Sakharov Prize nomination for Pussy Riot interferes with judiciary
MOSCOW, September 25 - RAPSI. The Members of European Parliament (MEPs) who plan to nominate Pussy Riot for the Sakharov Prize for Freedom of Thought are trying to interfere with Russia's judicial system, Foreign Ministry spokesperson Konstantin Dolgov said on Tuesday.
"We proceed from the fact that the decisions of independent judicial bodies, including Russia's, must be respected," he said.
Dolgov stressed that Moscow hopes the European Union will respect the memory of Andrei Sakharov, as well as the millions of Orthodox believers whose rights and feelings were infringed upon due to Pussy Riot's punk prayer.
On February 21, 2012, the five young women wearing brightly colored balaclavas stood at the altar of Moscow's Christ the Savior Cathedral and performed a protest song entitled, "Holy Sh*t." Shortly thereafter, an edited video of the performance that was uploaded to the Internet incited a public outcry.

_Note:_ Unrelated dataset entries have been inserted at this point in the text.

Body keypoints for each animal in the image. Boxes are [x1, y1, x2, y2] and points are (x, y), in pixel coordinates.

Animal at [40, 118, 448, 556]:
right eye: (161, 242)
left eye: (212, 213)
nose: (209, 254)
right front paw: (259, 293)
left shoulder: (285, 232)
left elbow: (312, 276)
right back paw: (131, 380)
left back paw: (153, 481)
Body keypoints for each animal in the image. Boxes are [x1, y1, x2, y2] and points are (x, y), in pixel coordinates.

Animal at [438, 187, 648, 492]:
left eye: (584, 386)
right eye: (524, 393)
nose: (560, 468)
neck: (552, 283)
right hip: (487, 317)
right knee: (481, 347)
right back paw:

Pussy Riot members Nadezhda Tolokonnikova, Maria Alyokhina and Yekaterina Samutsevich were convicted of disorderly conduct and sentenced on August 17 to two years in prison.
Pussy Riot was nominated for the award by German MEP Werner Schulz, who represents the Group of the Greens/European Free Alliance, and is a vice chair of the delegation to the EU-Russia Parliamentary Cooperation Committee.
The Sakharov Prize for Freedom of Thought is awarded to individuals and organizations that have made a special contribution to the protection of human rights.
The nominees are proposed by European parliamentary factions or groups of MEPs. They must gather no fewer than 40 signatures to support their candidate. Nelson Mandela and Soviet dissident Anatoly Marchenko, who died in a Soviet prison in 1988, were the first to win the prize. In 2011, a group of Arab Spring activists won. Winners receive a 50,000 Euro monetary award.